市川準と相米慎二、レジェンドたち
Q:CM出身やドラマ出身というと、市川準さんや岩井俊二さんといった先駆者の方々の名前が浮かびます。出自が似ているということでお二人は意識されていたりはしますか。
大根:CM出身の映画監督という出自で言うと、吉田さんは完全に市川さんの直系ですよね。
吉田:細かく言うと系統は違うんですが、僕がCM業界に入った頃は市川準さんの全盛期だったし、その後もずっとトップディレクターの一人で、当然自分も若い頃からずっと意識してきたお名前でした。直接お目にかかったことはないですが、準さんが担当していた商品CMの演出をたまたま引き継いだことがあって、プロデューサーが「準さんが褒めてたよ」と教えてくれたときは嬉しかったです。忘れられない思い出ですね。
Q:市川準さんは映画監督になった後も、並行してたくさんCMを撮られていたみたいですね。 ※参考:『トキワ荘の青春』伝説のアパートを舞台に描く若き漫画家たちの光と影(後編・撮影編)
大根:『トキワ荘の青春』(96)の時は、かなり並行してやられてたんじゃないですか。撮休の日にCMの打ち合わせをしていたと聞いたことがあります。
吉田:確かお亡くなりになったのもCM仕上げの直後ですよね。現役のディレクターとして、最後までCMを精力的に撮られていた印象があります。
大根:市川さんの映画だと何が好きですか?
吉田:僕は『トニー滝谷』(05)です。美術を市田喜一さんが担当されたのですが、屋外でいくつかの壁を自在に組み合わせて望遠で撮ることで、独特の雰囲気が生まれて、それが「トニー滝谷」というちょっとフワッとした話に絶妙に合ってる。
大根:たしか苦肉の策なんですよね。予算がなくて。
吉田:苦肉の策とはいえ、あんなに鮮やかな切り返し方はあまり見たことがないです。大根さんは何が好きですか。
大根:僕やっぱり『トキワ荘の青春』ですね。あの映画に登場する漫画家たちは、漫画読みとしての世代的にモロだから、トキワ荘モノはとにかく好きなんですけど、漫画を描いた映画の金字塔というかお手本というか。だから『バクマン。』(15)では本当に参考にさせていただきました。『トキワ荘~』のカメラマンが小林達比古さんで、Bカメを蔦井孝洋さんがやられていて。この間、蔦井さんと一緒にCMをやった時、トキワ荘の話をしたら「じゃあ明日台本持ってきてあげるよ」と言って持ってきてくれたんですよ。それで台本を見てみたら原型が全くないんですよ、全部差込み*で。現場でほぼ全ページ直していて。怖いなと思いましたね。
*)差込み:撮影期間中に追加されるシーンの脚本
吉田:元の脚本は準さんが書いてるんですか?
大根:3人ぐらいで書かれているんですけど、全然跡形もないですよ。全部貼ってあるんですよ、自分で書いた紙が。

(ページごとに抜き出した文字)
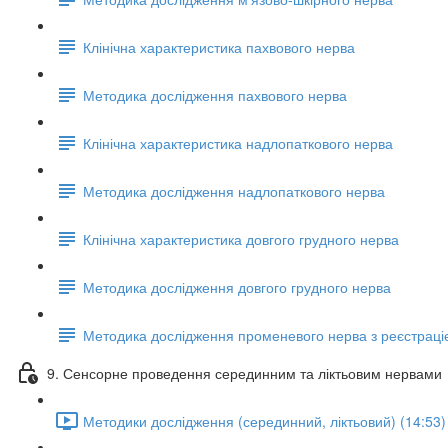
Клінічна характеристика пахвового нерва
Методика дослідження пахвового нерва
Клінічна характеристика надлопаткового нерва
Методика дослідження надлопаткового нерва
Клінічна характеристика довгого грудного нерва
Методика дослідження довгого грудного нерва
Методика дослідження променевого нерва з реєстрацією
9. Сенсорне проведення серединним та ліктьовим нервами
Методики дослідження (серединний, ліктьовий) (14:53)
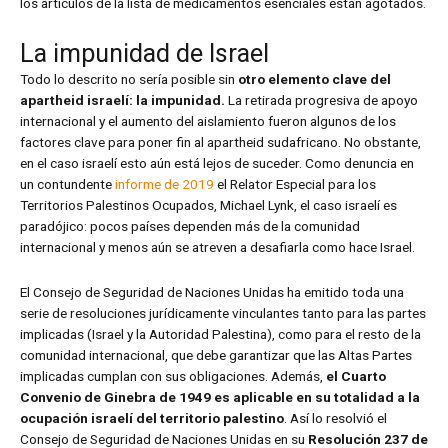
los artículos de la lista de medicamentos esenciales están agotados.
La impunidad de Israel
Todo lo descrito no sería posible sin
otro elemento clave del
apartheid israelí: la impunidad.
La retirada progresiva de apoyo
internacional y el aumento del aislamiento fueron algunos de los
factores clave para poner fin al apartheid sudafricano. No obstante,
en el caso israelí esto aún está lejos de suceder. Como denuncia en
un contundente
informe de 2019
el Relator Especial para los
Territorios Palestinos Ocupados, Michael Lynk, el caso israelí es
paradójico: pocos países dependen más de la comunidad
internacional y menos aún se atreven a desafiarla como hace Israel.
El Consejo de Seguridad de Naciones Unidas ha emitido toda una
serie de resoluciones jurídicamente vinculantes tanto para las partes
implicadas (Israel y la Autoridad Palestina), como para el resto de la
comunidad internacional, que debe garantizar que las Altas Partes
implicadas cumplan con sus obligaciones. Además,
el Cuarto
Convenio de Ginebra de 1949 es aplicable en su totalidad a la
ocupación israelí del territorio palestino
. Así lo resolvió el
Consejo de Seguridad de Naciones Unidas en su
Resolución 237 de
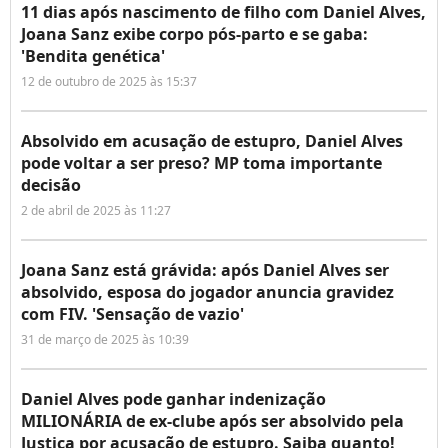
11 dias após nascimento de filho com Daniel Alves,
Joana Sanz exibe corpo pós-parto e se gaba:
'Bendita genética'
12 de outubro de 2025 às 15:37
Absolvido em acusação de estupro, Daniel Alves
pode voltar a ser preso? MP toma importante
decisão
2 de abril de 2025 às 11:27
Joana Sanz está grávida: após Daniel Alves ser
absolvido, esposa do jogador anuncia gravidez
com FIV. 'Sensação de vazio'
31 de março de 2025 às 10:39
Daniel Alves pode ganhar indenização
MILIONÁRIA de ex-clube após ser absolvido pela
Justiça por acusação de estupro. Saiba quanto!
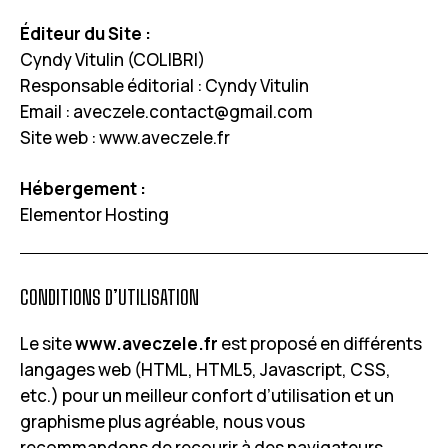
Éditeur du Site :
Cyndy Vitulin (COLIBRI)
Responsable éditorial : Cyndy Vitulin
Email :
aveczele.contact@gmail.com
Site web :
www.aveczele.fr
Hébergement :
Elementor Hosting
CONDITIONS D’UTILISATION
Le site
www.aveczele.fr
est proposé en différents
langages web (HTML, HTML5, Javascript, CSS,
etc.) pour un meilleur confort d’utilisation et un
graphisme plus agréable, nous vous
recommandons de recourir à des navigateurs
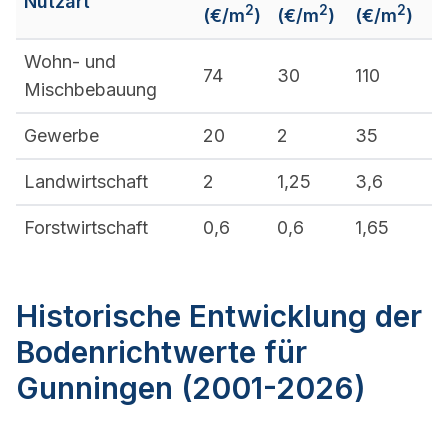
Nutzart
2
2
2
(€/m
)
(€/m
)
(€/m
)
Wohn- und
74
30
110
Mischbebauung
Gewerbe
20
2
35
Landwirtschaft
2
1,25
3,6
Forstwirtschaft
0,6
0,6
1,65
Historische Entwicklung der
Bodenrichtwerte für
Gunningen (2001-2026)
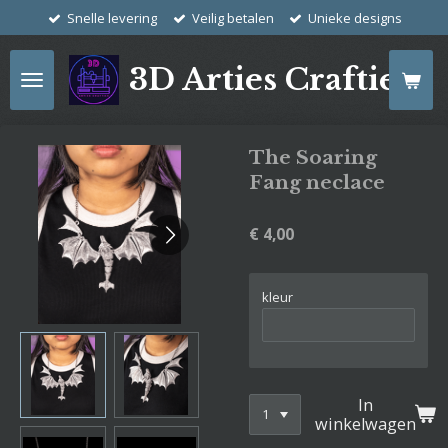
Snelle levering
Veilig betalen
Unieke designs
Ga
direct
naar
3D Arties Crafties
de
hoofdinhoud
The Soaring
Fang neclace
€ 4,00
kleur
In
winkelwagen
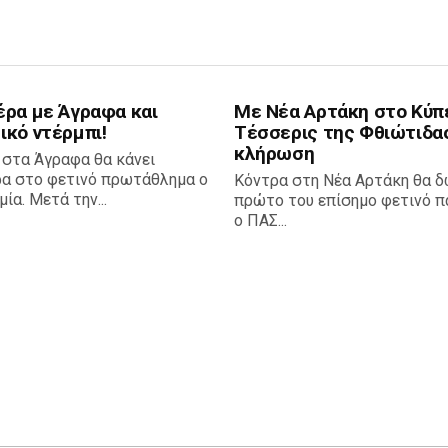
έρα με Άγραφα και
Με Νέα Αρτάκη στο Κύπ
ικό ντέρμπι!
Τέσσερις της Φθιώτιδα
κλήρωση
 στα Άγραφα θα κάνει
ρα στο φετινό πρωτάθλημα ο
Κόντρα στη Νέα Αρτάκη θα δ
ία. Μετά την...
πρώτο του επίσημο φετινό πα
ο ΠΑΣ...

> **取り組む課題**:
A: 市川準についての対談をもとに、次の質問に答えてください。
(i) 吉田さんがいちばん好きだと挙げた市川準さんの映画は何ですか。
(ii) 『トキワ荘の青春』でカメラマンを務めたのは誰ですか。
(iii) 「差込み」とはどういう意味だと説明されていますか。
B: 市川準についての対談のうち、「Q:市川準さんは映画監督にな」から始まって「とがないです。大根さんは何が好きですか。」で終わる部分を、一字も変えずに書き写してください。

> **各課題の答え**:
A:
(i) 『トニー滝谷』
(ii) 小林達比古さん
(iii) 撮影期間中に追加されるシーンの脚本

B:
Q:市川準さんは映画監督になった後も、並行してたくさんCMを撮られていたみたいですね。 ※参考:『トキワ荘の青春』伝説のアパートを舞台に描く若き漫画家たちの光と影(後編・撮影編)
大根:『トキワ荘の青春』(96)の時は、かなり並行してやられてたんじゃないですか。撮休の日にCMの打ち合わせをしていたと聞いたことがあります。
吉田:確かお亡くなりになったのもCM仕上げの直後ですよね。現役のディレクターとして、最後までCMを精力的に撮られていた印象があります。
大根:市川さんの映画だと何が好きですか?
吉田:僕は『トニー滝谷』(05)です。美術を市田喜一さんが担当されたのですが、屋外でいくつかの壁を自在に組み合わせて望遠で撮ることで、独特の雰囲気が生まれて、それが「トニー滝谷」というちょっとフワッとした話に絶妙に合ってる。
大根:たしか苦肉の策なんですよね。予算がなくて。
吉田:苦肉の策とはいえ、あんなに鮮やかな切り返し方はあまり見たことがないです。大根さんは何が好きですか。